50 years ago today, Aretha Franklin recorded the award-winning version of Otis Redding’s, “Respect”. The iconic hit—which featured her sisters, Carolyn and Erma, singing backup—was rated by Rolling Stone magazine #5 on their 500 Greatest Songs of All Time. (1967)

MORE Good News on this Date:

  • The League of Women Voters was founded in Chicago, Illinois (1920)
  • President Franklin Roosevelt met with King Ibn Saud of Saudi Arabia opening U.S.-Saudi diplomatic relations (1945)
  • First Lady Jackie Kennedy opened the White House to 80 million US television viewers giving a live tour featuring her restorations [more below] (1962)  
  • CNN reporter Jeremy Levin was freed from captivity in Lebanon (1985)
  • The first of 24 satellites of the Global Positioning System (GPS) were placed into orbit (1989)
  • The spacecraft NEAR Shoemaker entered orbit around asteroid 433 Eros, the first spacecraft to orbit an asteroid (2000)
  • YouTube was launched by three former Paypal employees as a video sharing website; it soon became the second largest search engine in the world, and the main source viral videos on the Web (2005)



In 1962, after First Lady Jacqueline Kennedy had spent a year restoring the White House with historical furnishings that were missing when she arrived, 80 million people tuned in on television to watch her give a tour.
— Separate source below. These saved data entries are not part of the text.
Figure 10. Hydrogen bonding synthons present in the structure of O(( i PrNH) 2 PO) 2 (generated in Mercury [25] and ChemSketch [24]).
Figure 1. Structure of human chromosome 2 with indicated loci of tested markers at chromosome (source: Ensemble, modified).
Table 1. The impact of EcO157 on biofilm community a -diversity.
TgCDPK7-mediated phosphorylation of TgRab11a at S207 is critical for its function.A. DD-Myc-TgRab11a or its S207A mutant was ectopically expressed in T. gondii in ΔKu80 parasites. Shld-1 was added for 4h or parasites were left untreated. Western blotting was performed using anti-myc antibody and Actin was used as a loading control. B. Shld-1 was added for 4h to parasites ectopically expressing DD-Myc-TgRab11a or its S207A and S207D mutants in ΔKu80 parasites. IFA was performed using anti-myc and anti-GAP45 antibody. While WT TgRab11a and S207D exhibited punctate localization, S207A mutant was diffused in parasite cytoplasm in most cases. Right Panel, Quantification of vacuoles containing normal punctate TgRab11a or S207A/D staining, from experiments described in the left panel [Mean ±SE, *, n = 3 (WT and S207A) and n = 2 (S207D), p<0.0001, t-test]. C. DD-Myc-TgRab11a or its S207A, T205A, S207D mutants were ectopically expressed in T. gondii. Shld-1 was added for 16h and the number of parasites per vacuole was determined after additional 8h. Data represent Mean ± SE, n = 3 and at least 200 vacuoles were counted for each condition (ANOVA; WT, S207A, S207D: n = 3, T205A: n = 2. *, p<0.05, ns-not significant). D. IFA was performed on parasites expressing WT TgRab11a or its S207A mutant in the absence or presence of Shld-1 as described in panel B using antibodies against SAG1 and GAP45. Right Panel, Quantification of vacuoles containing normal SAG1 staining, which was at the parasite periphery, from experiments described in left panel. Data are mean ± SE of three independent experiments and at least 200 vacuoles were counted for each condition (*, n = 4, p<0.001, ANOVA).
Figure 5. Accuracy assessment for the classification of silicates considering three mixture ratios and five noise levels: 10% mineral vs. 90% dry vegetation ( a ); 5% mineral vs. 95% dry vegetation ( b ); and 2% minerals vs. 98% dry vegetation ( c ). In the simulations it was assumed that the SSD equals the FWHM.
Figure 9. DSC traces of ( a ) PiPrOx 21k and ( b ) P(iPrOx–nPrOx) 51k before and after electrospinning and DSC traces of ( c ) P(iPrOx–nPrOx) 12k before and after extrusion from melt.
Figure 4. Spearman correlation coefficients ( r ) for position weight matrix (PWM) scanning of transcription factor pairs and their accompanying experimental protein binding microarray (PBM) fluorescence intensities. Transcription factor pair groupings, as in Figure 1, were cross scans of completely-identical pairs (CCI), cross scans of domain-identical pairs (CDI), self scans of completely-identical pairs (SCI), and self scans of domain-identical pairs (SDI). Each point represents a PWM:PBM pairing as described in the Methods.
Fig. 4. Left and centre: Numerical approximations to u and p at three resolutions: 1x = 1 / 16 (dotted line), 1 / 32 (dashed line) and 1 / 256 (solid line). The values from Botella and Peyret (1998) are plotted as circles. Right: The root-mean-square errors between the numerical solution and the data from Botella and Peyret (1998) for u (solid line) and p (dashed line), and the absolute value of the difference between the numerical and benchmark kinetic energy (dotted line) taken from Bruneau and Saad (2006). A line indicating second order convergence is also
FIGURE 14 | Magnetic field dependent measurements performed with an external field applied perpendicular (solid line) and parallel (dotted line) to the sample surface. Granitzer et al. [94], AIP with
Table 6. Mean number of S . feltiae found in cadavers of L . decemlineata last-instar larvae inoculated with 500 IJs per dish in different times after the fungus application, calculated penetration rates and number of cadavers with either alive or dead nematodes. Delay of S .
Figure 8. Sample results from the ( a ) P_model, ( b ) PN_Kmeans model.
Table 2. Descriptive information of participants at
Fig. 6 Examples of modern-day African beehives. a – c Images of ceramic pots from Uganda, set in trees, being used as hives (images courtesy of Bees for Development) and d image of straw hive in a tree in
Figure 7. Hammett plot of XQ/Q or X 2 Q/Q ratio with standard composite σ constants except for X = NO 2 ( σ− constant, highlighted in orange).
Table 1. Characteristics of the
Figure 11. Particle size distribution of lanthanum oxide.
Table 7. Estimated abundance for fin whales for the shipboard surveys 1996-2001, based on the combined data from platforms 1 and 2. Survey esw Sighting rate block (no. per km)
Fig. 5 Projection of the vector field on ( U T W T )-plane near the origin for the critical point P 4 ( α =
The changes were wildly popular.  (Pictured right, the Red Room)


And, on this day in 1818, Frederick Douglass, the former slave who became an abolitionist author, dazzling orator, and statesman, was born. He detailed his remarkable life in the 1845 autobiography, Narrative of the Life of Frederick Douglass, an American Slave. He was an adviser to President Abraham Lincoln on issues like African-Americans in the military. Born in Maryland sometime around this day, which is the one he chose to celebrate as his birthday, Douglass stood as a living counter-example to slaveholders’ arguments that slaves lacked the intellectual capacity to function as independent American citizens.